Avec les premiers régimes se est à l' acusatif, s' ouvrir soi-même: avec l' aûtre, se est au datif; s' ouvrir à soi-même. _ Ou enfin le datif seul (se étant à l' acusatif). "Son coeur s' ouvre aux douces consolations. "Il s' est ouvert à moi.
   Rem. OUVRIR s' unit à plusieurs noms et en divers sens. Un remède ouvre le ventre, le lâche. _ Un aliment ouvre l' apetit, done de l' apetit. _ Ouvrir les brâs, les jambes, les écarter. _ Ouvrir les yeux, au propre: il comence à ouvrir les yeux: au figuré, se détromper. "Il a enfin ouvert les yeux. _ Ouvrir les yeux à quelqu' un, le détromper de son erreur. = Ouvrir les oreilles, ou de grandes oreilles, écouter avec grande atention. = Ouvrir sa bourse à un ami, lui ofrir de l' argent; lui ouvrir son coeur, lui confier ses plus secrets sentimens. = Ouvrir l' esprit, rendre capable de mieux comprendre.
   OUVERT, ERTE, participe et adj. "Livre ouvert, porte ouverte. "Recevoir quelqu' un à brâs ouverts. Parler à coeur ouvert. "Avoir l' âme ouverte à la joie. Avoir l' apétit ouvert de grand matin. = À~ livre ouvert. Voy.

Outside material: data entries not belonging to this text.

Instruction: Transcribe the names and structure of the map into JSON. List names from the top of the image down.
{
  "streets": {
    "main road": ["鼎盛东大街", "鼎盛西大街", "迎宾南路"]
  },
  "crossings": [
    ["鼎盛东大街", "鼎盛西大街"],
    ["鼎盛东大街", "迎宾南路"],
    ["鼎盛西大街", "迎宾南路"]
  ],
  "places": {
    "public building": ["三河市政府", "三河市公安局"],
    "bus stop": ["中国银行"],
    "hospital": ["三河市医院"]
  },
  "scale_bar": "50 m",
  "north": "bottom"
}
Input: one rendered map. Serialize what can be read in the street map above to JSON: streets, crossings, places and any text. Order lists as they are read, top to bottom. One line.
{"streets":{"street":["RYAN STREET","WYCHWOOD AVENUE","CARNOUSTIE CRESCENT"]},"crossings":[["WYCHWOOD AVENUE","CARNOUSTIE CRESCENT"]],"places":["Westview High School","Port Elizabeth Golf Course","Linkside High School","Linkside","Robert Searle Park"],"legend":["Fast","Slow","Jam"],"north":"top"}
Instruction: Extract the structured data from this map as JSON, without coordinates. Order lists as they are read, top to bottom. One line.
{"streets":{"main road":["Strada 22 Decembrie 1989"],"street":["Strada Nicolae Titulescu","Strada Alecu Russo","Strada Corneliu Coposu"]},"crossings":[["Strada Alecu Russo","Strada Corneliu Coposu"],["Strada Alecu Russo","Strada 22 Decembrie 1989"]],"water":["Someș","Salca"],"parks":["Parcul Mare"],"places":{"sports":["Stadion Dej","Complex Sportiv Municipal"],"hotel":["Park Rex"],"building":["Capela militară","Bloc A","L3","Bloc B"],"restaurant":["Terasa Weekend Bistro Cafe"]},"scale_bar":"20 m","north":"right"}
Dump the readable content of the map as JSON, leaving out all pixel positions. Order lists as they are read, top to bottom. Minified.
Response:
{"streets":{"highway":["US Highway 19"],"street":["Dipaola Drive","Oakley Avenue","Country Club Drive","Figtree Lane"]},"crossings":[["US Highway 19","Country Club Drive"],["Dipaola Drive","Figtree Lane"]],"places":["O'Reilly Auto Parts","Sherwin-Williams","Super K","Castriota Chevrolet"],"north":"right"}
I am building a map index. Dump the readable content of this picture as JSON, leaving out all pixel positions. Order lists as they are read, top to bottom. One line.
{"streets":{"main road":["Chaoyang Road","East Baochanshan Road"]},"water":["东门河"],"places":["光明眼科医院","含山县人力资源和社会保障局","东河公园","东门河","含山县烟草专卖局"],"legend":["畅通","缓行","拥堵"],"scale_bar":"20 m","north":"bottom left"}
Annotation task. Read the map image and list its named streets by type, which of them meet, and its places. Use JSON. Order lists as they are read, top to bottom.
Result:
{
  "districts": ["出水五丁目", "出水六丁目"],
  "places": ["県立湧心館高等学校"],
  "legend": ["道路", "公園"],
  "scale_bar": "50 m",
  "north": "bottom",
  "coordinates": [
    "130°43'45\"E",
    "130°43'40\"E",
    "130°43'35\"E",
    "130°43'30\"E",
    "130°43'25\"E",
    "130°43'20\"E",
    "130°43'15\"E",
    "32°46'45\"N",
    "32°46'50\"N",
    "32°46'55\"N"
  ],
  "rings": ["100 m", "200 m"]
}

LIVRE. _ Tenir table ouverte, avoir une table à recevoir ceux qui se présentent, même sans être priés. _ Sa porte est ouverte à tous les étrangers. "Sa maison, sa porte est ouverte à tous les honêtes gens: ils y sont reçus. _ Le pari est ouvert; chacun est reçu à parier. _ Ville ouverte, toute ouverte, qui n' est pas fortifiée. = Visage ouvert, phisionomie ouverte, air franc et sincère. = Succession qui est ouverte, qu' on est en état de recueuillir = Compte ouvert, qui n' est point arrêté, et auquel on ajoute journellement de nouveaux articles. = Guerre ouverte, déclarée. = À~ force ouverte; les armes à la main. = Tranchée ouverte. "La place ne capitula qu' après trois mois de tranchée ouverte.

OUVROIR


OUVROIR, s. m. [Ou-vroar.] Lieu où quelques ouvriers travaillent. = Dans certains Couvens, lieu où les Religieûses travaillent à diférens ouvrages.

OXYCRAT


OXYCRAT, OXYMEL, s. m. [Okcikra, okcimèl, 3e è moyen au 2d.] Le 1er, se dit d' un mélange d' eau et de vinaigre; le 2d, d' un mélange de vinaigre et de miel.

OYE


OYE, voy OIE.

OYER


OYER: terminaison de l' infinitif de certains verbes; comme employer, envoyer, etc. On dit, au présent de l' indicatif, nous employons, vous employez, etc. Et à l' imparfait de l' indicatif, comme au présent du subjonctif, nous employions, vous employiez. Peu d' Auteurs et d' Imprimeurs font cette distinction, qui est raisonable. L' Acad. elle-même ne la suit pas.

OZEILLE


OZEILLE. Voy. OSEILLE. En certaines Provinces, on dit vinette, en d' aûtres, aigrette; mais, oseille est le seul mot du bel usage.

OZERAIE


OZERAIE, OZIER. Voy. OSERAIE, OSIER.